I never really saw the need for setting a torpedo back to pre-enable speed either, since it's already advertised that it's there.   Unless set to passive mode only, anyway, but that has a universal max speed IIRC (or should).

MarkShot

Okay, I have been reviewing the LWAMI doctrine files.

In terms of torp speed enable/pre-enable, they are identical to stock DW.

There is one file "TorpedoADCAP_x.txt" which contains code similar to a beta which was release and implements what he calls "AdvTorpControl".  I don't believe this doctrine file is actually bound to a weapon, but it maybe intended to substituted for the standard.  It does play does include a hard coded max speed for a passive weapons.

I am going to load up DW/LWAMI and take a look at the Seawolf weapons.  To see if there are two Adcaps.

This stuff is giving me headaches.  I have to see how turn on the engine debugger and see where the log file is created.  Aaargh!!!

MarkShot

#97
Okay, I just found out how to open a debug window.  This should help me to verify what code is running.

(did this without the debug window; just used old fashioned testing)

I have to go out now.  I'll take a look at that tonight.

MarkShot

#98
Nefaro,

I made and tested the doctrine file fixes for:

DW 1.04 - 2 files

LWAMI 3.11 (DW 1.04) - 6 files

PM me your email address and I'll send you a zip.  BTW, I am not uploading this anyplace.  I have no doubt someone will find fault with it, others will want more done, ... and really this is for me.  I am not a modder and prefer to stay below the radar.

MarkShot

I was doing some TMA practice and comparing sensor effectiveness modeling in the Seawolf between SCXIIc-SCU and DW/LWAMI.

Basically, what you have is stable surface contact at about 35-40NM pick up very faintly on the TB-29 narrow band.  The track was run over about 45 minutes (3 legs) achieving about a 90% range accuracy.

What we see here is how the SC engine always delivered good LOB even in a turn of the towed array.  Whereas, the DW engine corrupts the LOB on the TA in a turn.
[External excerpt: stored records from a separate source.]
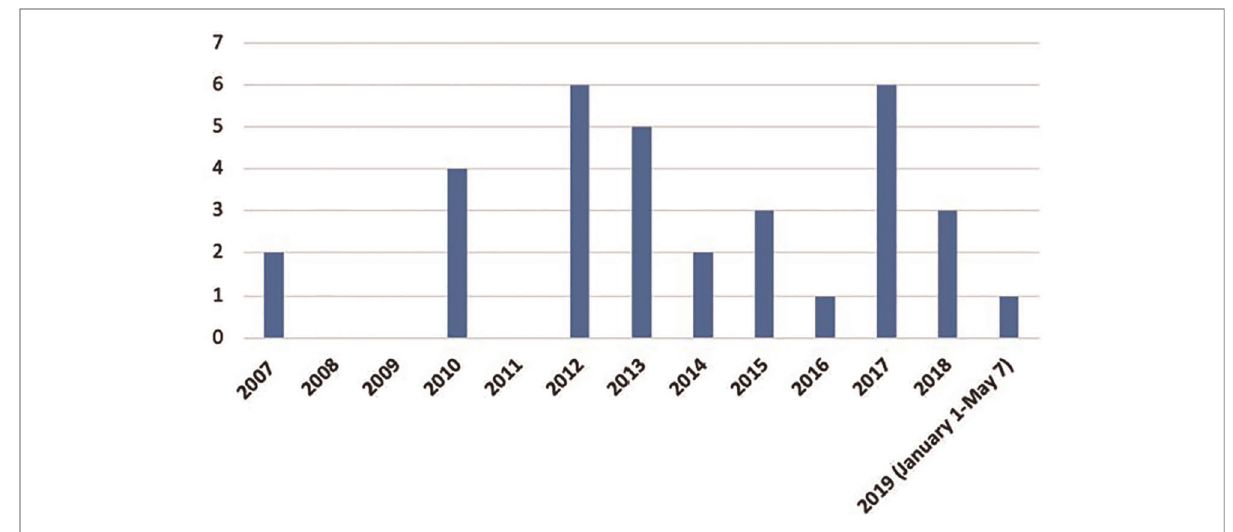
FIGURE 2 Number of articles published per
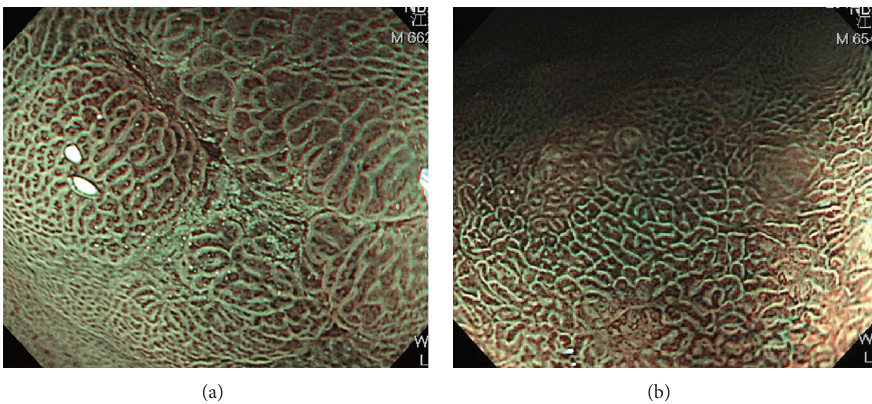
Figure 9: Magnifying endoscopy with narrow-band imaging of intestinal metaplasia change of gastric mucosa shows light blue crest sign (a fine, blue-white line on the crests of the epithelial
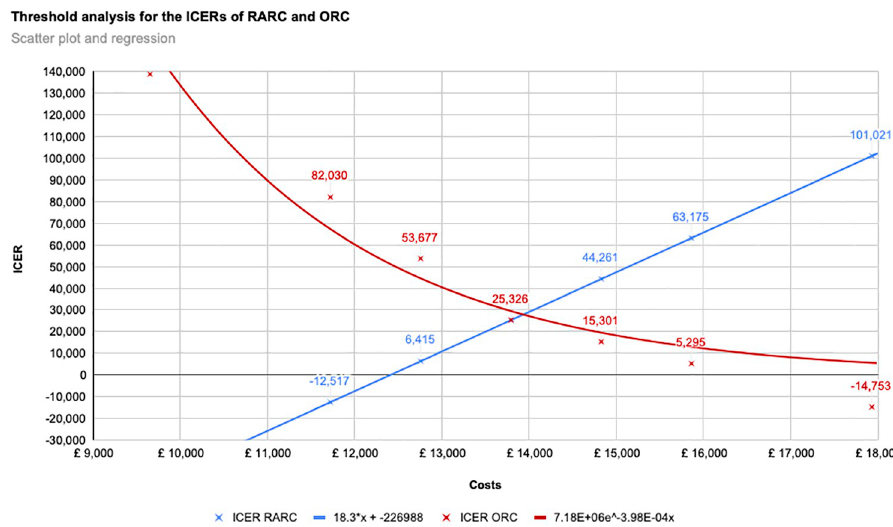
Fig 5. Threshold analysis for the ICERs of RARC and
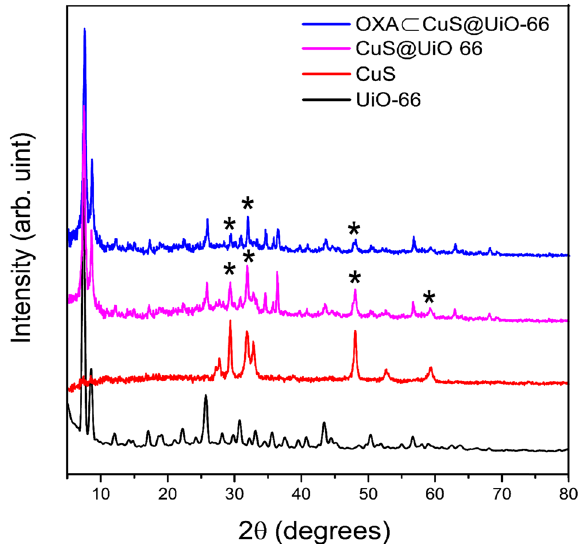
Fig. 1 PXRD of UiO-66-NH 2 , CuS, CuS@UiO-66-NH 2 , and OXA- CuS@UiO-66-NH 2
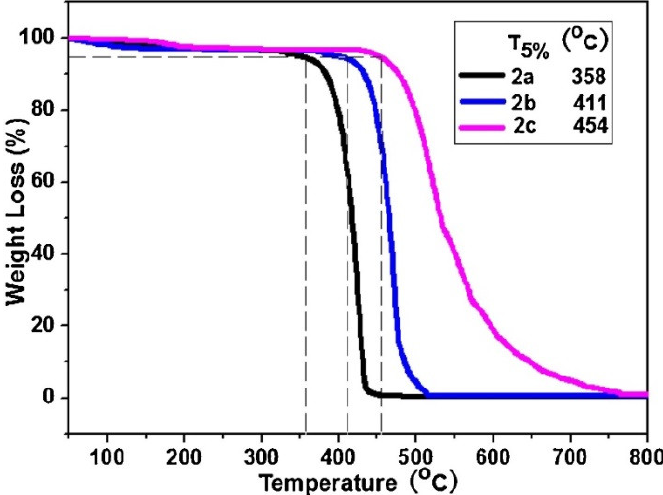
Figure 3. Thermogravimetric analysis of polymers, 2a–2c, collected under a N 2 atmosphere. Repro- duced with the permission of Reference [16]. Copyright 2017 Elsevier.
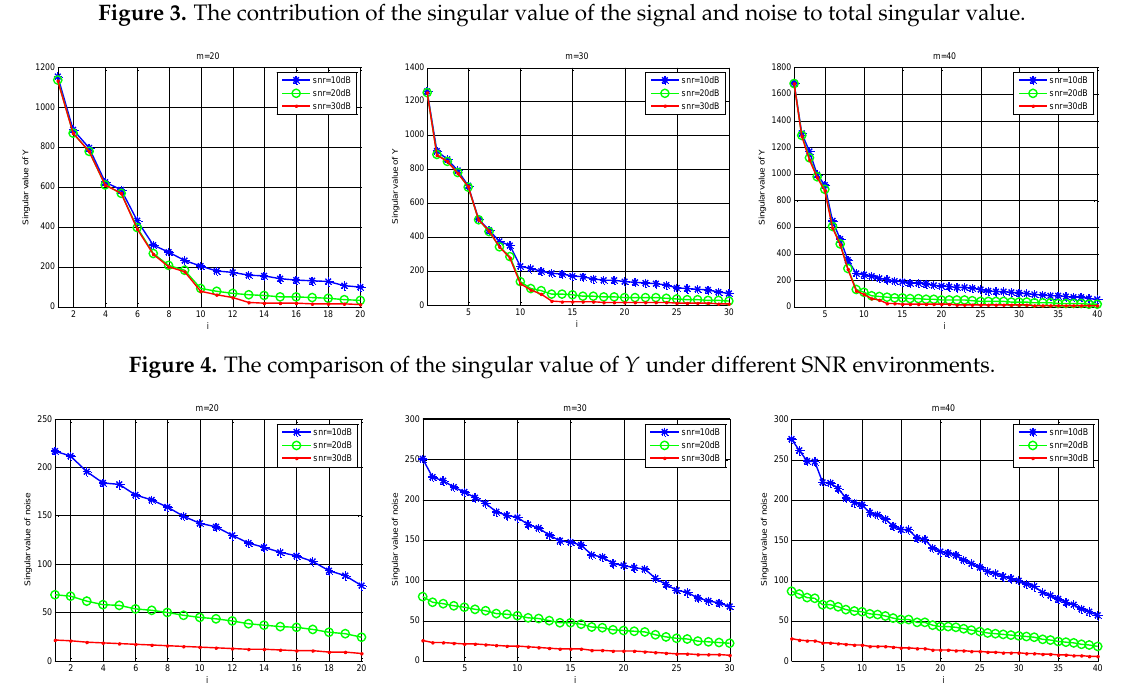
Figure 5. The distribution of the noise singular value.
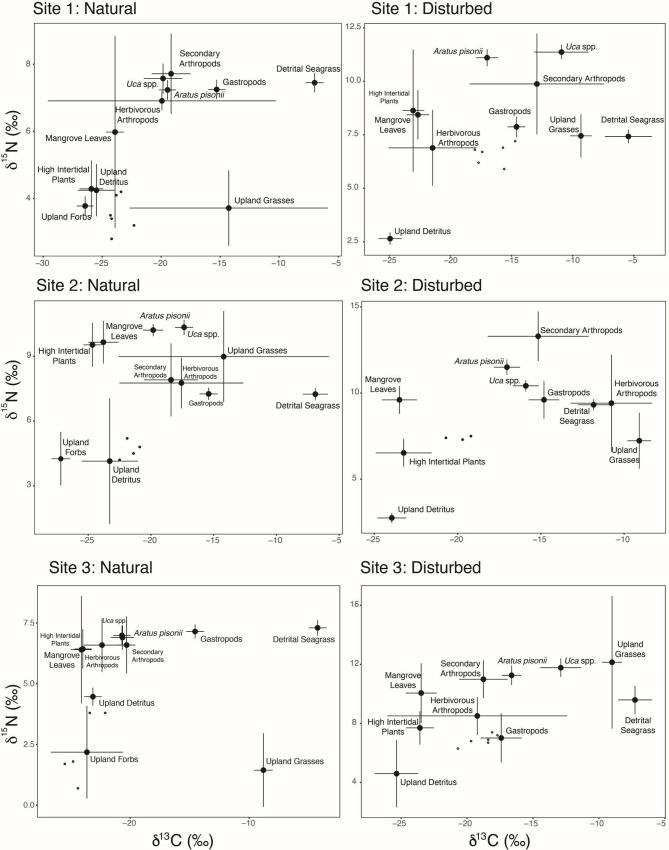
Biplots of all Armases δ13C and δ15N isotope signatures plotted with site-specific source groups (mean ± s.d.).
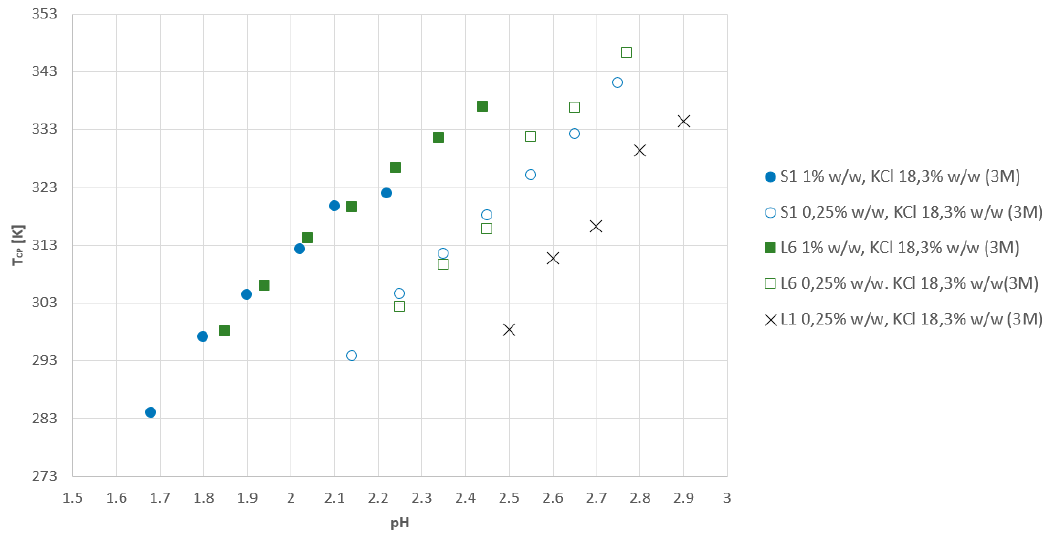
Figure 8. T CP values of poly(acrylic acid) (PAA) (L1), linear poly(acrylic acid- co -methyl acrylate) (P(AA- co -MA)) (L6), and star-shaped P(AA- co -MA) (S1) with different concentrations as a function of pH.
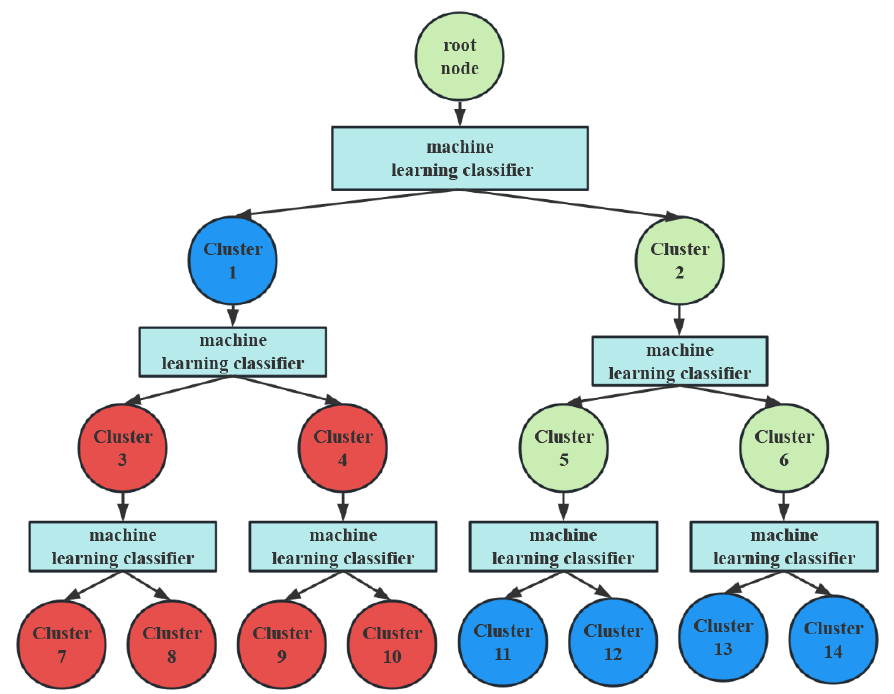
Figure 6. An example of classification tree with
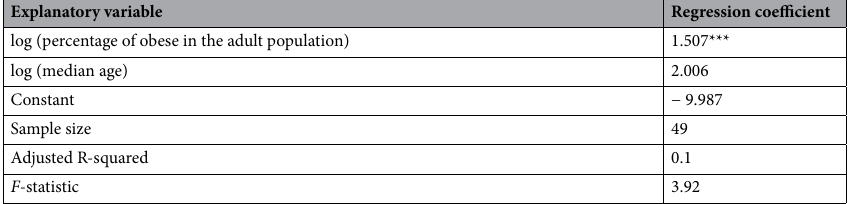
Table 2. COVID-19 Mortality and Proportion of Obese in Adult Population: High-Income Countries. Dependent variable is log of COVID-19 Mortality. ***indicates that a regression coefficient is statistically significant at 1% level.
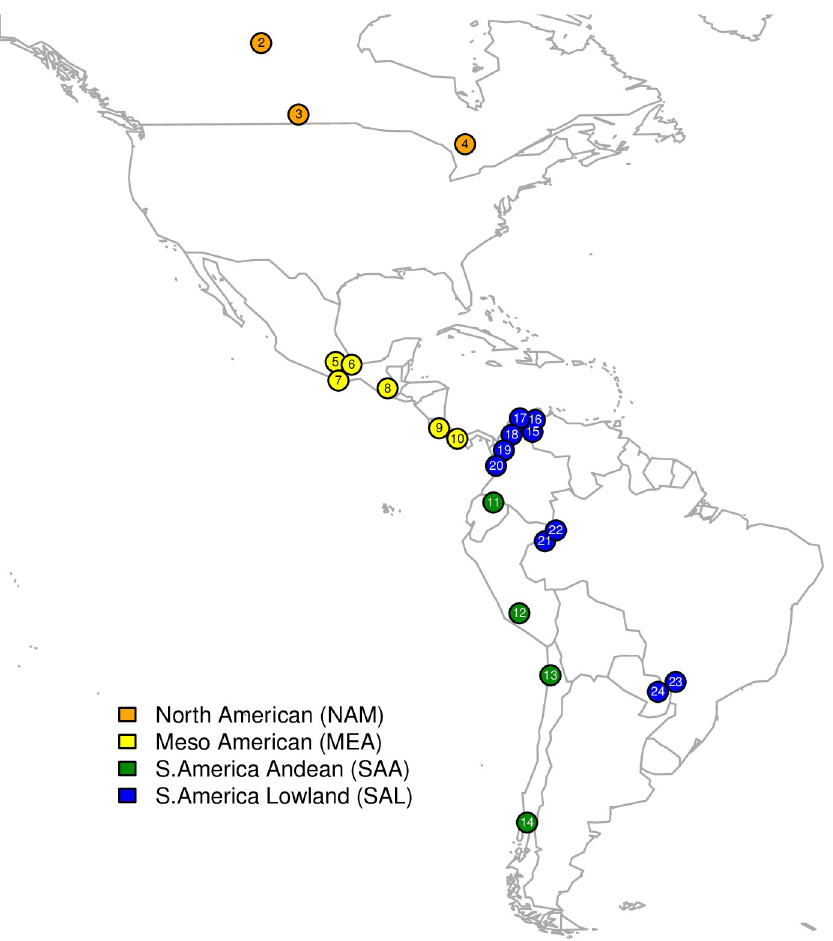
Fig 1. Map of North and South America with location of Native American populations studied. Locations indicated based on geographic coordinates given in Table 1.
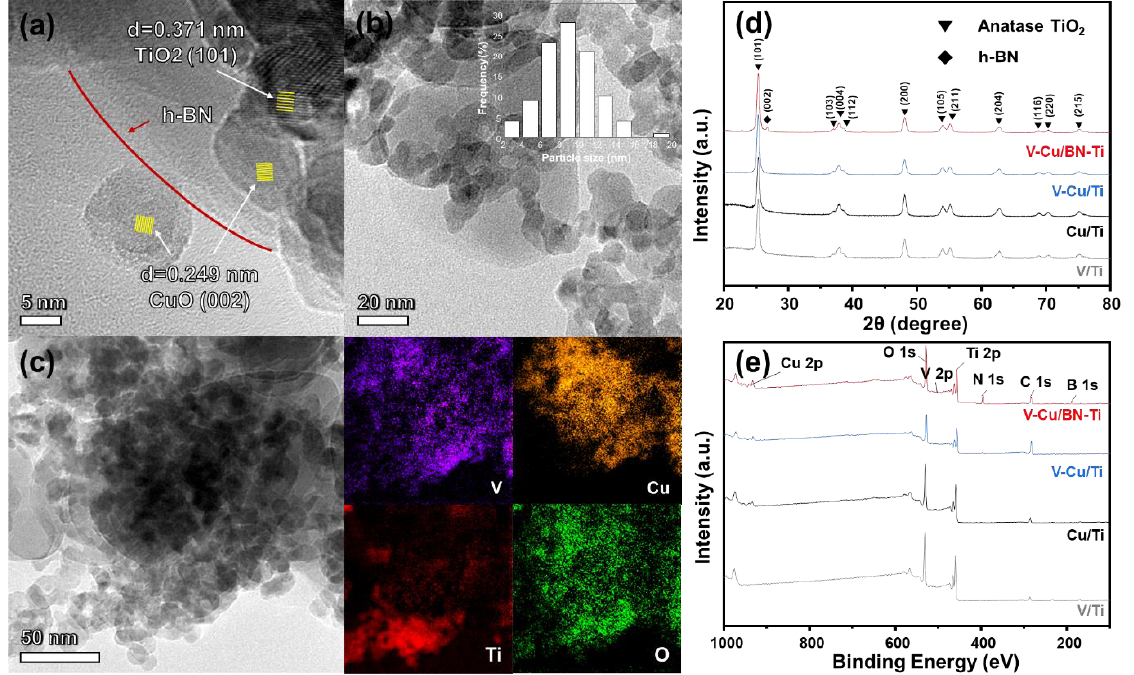
Figure 1. ( a ) High magnification TEM image, ( b ) TEM image and histogram of particle size distri- bution, ( c ) EDS mapping for V-Cu/BN-Ti, ( d ) XRD patterns, ( e ) XPS survey scan for V/Ti (gray line), Cu/Ti (black line), V-Cu/Ti (blue line), and V-Cu/BN-Ti (red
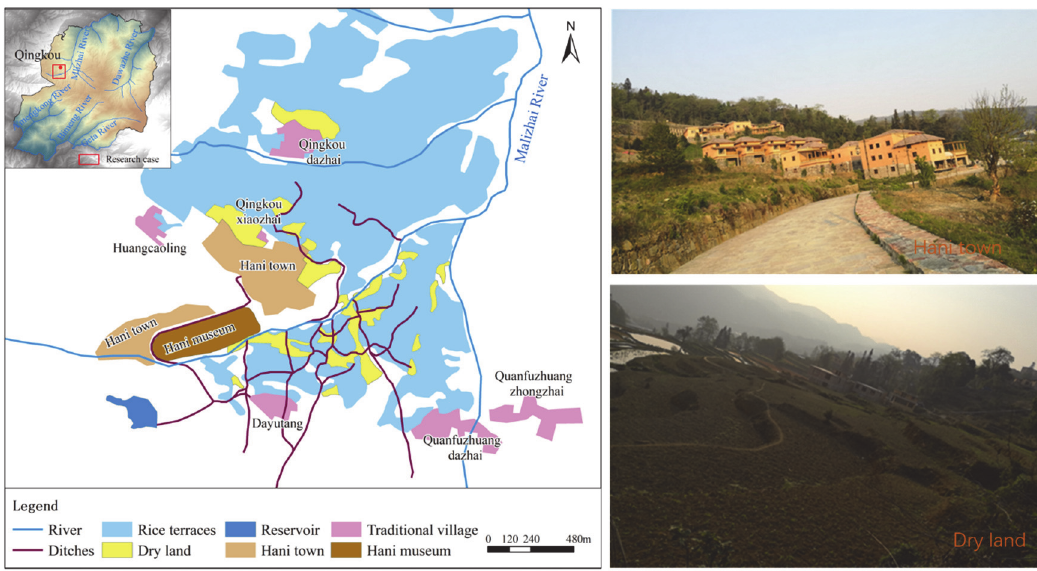
Figure 3. The locations of Hani Town, Hani Museum and the dry land.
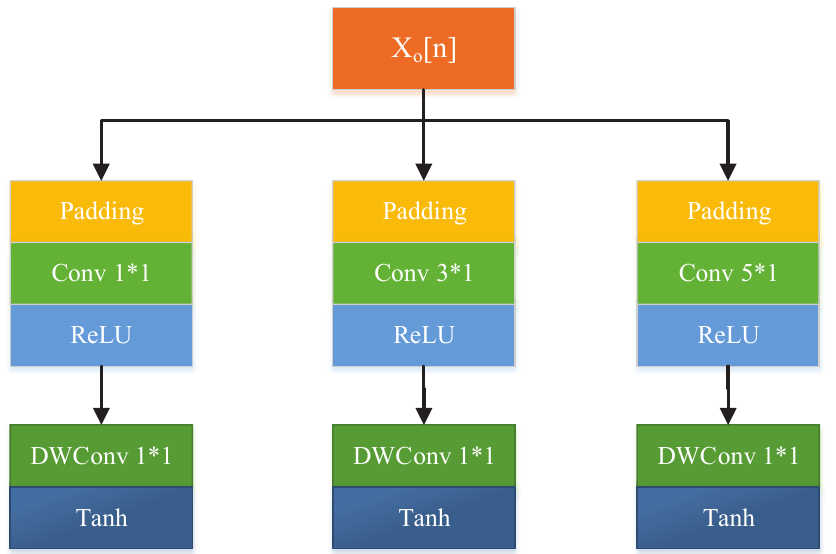
Figure 3. The structure of the updater. Padding in the updater denotes the reflection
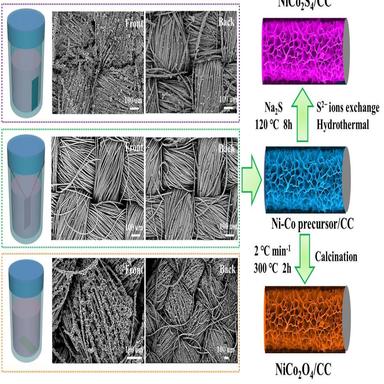
The comparison of Ni-Co precursors grown on two sides of carbon cloth by different hydrothermal methods (attachment, hanging and tiling), and schematic illustration for the formation processes of honeycomb-like NiCo2O4 and NiCo2S4 on the carbon cloth.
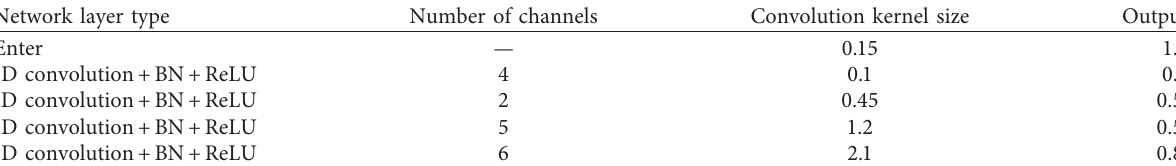
Table 1: Motion position and size history encoder network architecture configuration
The first two are SC and the second two are DW.  Notice, the dot stack corruption in DW at the start of each leg which you must simply ignore while doing TMA.  (I failed to see what the AI autocrew would do with each of these as it would have been interesting.  Generally, I do my own TMA on anything upon which I will actually shoot and then continue full manual while wire guiding.)









MarkShot

I was reading a navy manual on TMA plotting. It said that TA LOB's from a turn  should not be plotted, and that each leg should be plotted in a different color. That sounds sensible to me.  :)

LongBlade

Quote from: MarkShot on September 03, 2012, 07:09:32 PM
I was reading a navy manual on TMA plotting. It said that TA LOB's from a turn  should not be plotted, and that each leg should be plotted in a different color. That sounds sensible to me.  :)

I hate to say it, but all these acronyms are starting to lose me. I know you guys are trying to keep interest in the game through AARs and such, but these are inside baseball and I'm not able to follow.

Maybe use this thread the discuss the details and then post a new one in the AAR section when you're doing your next one?
All that is gold does not glitter,
Not all those who wander are lost;
The old that is strong does not wither,
Deep roots are not reached by the frost.

Silent Disapproval Robot

Yup, once you guys starting talking about SC and modding and whatnot, I stopped following.

MarkShot

TA = towed array

A passive SONAR array towed behind a ship. This gets it away from the ship's noise allowing it to be much more sensitive.

LOB = line of bearing

The bearing upon which sensor detects a contact. For passive SONAR, this is the direction the sound is coming from. Reported in SC and DW every even minute. This generates an LOB.

TMA = target motion analysis

A way via plots of passive LOBs to deduce contact course, range, and speed. As the modern sub usually avoids active emissions, this is how it builds a picture of the battle space. If you use active emissions, then a single radar sweep or active SONAR pulse will give you bearing and range. A second emission should give you course and speed. However, if you do that, then you have just thrown away your stealth advantage.

I hope that helps.

Staggerwing

It does help. What are the mods for Sub Command and Dangerous Waters that you mentioned early on vs. the stock games?